Quel était le quotidien d’un DRH d’un grand groupe pendant cette période de crise sanitaire ?
En premier lieu le pilotage, en lien étroit avec le comité de direction, du plan de prévention des risques et celui de continuité des activités. Très vite, à partir du décrétèrent du confinement, il nous a fallu évoluer sur les sujets de généralisation du télétravail, sur la mise en place du chômage partiel, sur le plan de charge d’activité tout simplement. Quand on traite ces sujets, on comprend qu’il y a deux aspects à prendre en compte. D’une part la dimension technique, législation, information des parties prenantes, et de l’autre l’humain, avec la communication, l’engagement managérial. Tout cela ne peut se faire sans dialogue, ni confiance.
Le dialogue justement, comment le met-on en place à distance ?
Il y a bien sûr les notes d’information, mais nous avons surtout insisté sur le canal managérial. Tout est allé plus vite, avec plus d’intensité. Nous avons également des outils digitaux qui ont très bien marché qui permettent aux collaborateurs de continuer à discuter, se voir, travailler ensemble même à distance.
Cette crise a-t-elle replacé les RH au cœur de l’entreprise ?
Inévitablement. Les sujets étaient des sujets RH, il n’y avait qu’à regarder les ordres du jour des différents Comex pour en prendre la mesure. On parlait de sécurité des personnes, de management, de cadre juridique…
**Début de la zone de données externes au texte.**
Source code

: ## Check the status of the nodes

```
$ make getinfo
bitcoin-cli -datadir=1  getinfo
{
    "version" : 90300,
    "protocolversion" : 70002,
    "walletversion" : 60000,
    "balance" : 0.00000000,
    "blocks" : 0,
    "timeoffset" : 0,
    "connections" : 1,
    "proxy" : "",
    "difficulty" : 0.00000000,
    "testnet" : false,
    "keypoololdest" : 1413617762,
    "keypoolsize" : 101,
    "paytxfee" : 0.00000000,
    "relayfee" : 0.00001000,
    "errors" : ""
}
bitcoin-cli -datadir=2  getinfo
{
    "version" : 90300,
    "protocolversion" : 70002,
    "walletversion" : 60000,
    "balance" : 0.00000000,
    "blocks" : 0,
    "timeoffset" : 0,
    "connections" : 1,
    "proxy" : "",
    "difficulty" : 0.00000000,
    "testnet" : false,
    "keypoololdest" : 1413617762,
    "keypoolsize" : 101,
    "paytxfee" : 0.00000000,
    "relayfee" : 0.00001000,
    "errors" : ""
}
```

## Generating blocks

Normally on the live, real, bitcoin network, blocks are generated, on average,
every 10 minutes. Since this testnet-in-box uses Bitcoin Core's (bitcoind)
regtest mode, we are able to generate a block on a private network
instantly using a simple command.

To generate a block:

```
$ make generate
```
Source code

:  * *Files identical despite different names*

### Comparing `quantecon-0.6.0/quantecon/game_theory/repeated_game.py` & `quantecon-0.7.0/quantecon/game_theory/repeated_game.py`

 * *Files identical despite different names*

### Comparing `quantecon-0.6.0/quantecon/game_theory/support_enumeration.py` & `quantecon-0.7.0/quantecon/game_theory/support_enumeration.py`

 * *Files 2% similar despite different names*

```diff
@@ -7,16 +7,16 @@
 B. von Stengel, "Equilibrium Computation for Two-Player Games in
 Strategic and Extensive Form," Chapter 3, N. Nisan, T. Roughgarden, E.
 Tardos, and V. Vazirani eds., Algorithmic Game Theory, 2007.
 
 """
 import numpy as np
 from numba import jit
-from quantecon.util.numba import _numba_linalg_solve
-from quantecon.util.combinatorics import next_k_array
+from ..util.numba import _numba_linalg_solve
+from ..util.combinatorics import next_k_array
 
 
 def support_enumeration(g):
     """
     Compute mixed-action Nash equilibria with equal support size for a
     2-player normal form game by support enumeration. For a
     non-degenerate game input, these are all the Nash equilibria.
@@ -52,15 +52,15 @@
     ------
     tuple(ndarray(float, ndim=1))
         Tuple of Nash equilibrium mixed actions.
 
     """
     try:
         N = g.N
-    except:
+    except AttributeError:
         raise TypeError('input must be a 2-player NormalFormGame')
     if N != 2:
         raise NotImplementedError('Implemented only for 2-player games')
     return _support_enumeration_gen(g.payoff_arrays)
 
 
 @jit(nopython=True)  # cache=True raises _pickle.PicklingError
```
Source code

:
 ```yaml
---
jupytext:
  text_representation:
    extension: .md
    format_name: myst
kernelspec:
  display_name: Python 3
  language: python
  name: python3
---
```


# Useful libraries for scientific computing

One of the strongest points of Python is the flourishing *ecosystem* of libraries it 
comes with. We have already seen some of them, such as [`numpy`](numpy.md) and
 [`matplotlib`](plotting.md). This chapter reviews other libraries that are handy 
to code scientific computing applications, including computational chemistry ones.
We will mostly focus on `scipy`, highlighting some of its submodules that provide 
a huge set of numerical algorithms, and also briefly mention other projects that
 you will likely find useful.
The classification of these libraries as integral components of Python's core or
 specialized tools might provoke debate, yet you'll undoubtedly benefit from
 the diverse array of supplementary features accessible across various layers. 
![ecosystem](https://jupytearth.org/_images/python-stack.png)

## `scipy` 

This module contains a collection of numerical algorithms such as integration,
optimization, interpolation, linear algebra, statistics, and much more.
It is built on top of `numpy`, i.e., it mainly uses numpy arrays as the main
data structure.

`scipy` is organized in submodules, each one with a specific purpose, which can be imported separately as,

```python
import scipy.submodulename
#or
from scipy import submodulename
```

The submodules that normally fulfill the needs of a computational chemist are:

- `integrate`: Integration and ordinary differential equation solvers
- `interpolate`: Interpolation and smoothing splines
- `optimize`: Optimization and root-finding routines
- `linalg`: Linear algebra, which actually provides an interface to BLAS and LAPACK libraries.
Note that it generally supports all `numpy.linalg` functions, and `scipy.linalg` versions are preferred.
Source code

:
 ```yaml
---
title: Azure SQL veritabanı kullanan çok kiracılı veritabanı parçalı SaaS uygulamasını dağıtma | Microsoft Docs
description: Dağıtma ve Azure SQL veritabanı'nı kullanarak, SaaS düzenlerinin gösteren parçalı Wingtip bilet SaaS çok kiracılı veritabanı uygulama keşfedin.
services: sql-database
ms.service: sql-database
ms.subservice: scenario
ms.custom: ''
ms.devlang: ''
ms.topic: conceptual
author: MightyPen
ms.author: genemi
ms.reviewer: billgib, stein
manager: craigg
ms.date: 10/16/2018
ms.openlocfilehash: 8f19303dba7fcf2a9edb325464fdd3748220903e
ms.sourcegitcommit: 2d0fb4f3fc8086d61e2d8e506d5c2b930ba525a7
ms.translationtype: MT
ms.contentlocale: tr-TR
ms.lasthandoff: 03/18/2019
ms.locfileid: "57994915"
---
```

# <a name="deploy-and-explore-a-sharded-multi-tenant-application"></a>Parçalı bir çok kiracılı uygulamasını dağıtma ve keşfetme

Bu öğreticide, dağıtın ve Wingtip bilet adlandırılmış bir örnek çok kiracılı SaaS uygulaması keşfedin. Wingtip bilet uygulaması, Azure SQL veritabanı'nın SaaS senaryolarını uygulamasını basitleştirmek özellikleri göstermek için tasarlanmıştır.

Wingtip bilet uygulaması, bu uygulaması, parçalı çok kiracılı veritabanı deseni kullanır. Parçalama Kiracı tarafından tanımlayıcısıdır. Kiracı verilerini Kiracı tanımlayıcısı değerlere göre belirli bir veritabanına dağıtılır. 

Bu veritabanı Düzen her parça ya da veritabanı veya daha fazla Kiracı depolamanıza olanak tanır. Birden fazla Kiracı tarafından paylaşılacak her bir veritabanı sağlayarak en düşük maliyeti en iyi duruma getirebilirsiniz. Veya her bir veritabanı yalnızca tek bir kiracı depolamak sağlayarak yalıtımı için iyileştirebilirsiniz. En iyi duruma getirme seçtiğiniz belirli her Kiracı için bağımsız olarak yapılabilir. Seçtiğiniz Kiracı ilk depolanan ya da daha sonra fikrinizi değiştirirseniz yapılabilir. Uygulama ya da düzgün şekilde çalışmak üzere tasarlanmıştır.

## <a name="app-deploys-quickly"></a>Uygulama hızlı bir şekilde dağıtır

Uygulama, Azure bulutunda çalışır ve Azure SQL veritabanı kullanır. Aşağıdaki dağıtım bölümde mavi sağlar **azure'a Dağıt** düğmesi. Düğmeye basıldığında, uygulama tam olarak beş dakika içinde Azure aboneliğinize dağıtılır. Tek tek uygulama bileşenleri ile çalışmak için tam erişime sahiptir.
Le Covid a-t-il créé une fracture entre les salariés, logement, connexion… ?
Nous étions préparés à la généralisation du télétravail depuis plus d’un an. C’est dans la nature même de notre entreprise avec de nombreuses populations itinérantes. La séquence de grève de fin 2019 nous a permis de tester la résilience de notre dispositif. Donc d’un point de vue purement technique, nous étions parfaitement équipés.
Après la technique, on entre dans une dimension plus individuelle, personnelle, avec un grand nombre de singularités. Nous avons fait tout ce que nous pouvions, en permettant à nos salariés de passer en arrêt pour garder leurs enfants si besoin. En permettant le retour au bureau, sur la base du volontariat. On ne parle peut être pas assez de la difficulté de cette période pour les managers, qui devaient gérer une attente opérationnelle forte et une nouvelle donne familiale.
Le Covid a-t-il agi comme un accélérateur de transformation digitale ?
Nous sommes une entreprise en transformation. Nos métiers changent, nos produits et services changent, notre organisation aussi. Le fait de passer à la vente massive de produits digitaux a forcément accéléré notre propre mutation, cela a agi comme une prise de conscience collective. Sur les sujets de télétravail, nous avions donc déjà une grande maturité collective et chacun a pu mesurer la valeur ajoutée du digital. Signature électronique, partage de documents, réunions en visio…
Comment voyez-vous le retour au bureau ?
Nous avons terminé notre consultation autour du plan de reprise. Nous nous sommes mis en phase avec les préconisations du gouvernement et avons beaucoup échangé avec l’ensemble de nos partenaires. Notre parti pris c’est le volontariat, avec un taux d’occupation de 50% maximum. Nous avons des collaborateurs pressés de revenir, d’autres en crainte. Nous misons sur un phénomène d’entrainement commun.
En conclusion, quels enseignements tirez-vous de cette crise ?
Quand on fait sauter les barrières, psychologiques notamment, on peut créer très vite de nouvelles choses. On découvre que l’on peut faire différemment et mieux. Cette période très difficile nous a néanmoins fait franchir collectivement un cap bénéfique. Nous portons un nouveau regard sur nous-même et sur le futur de l’organisation du travail dans l’entreprise.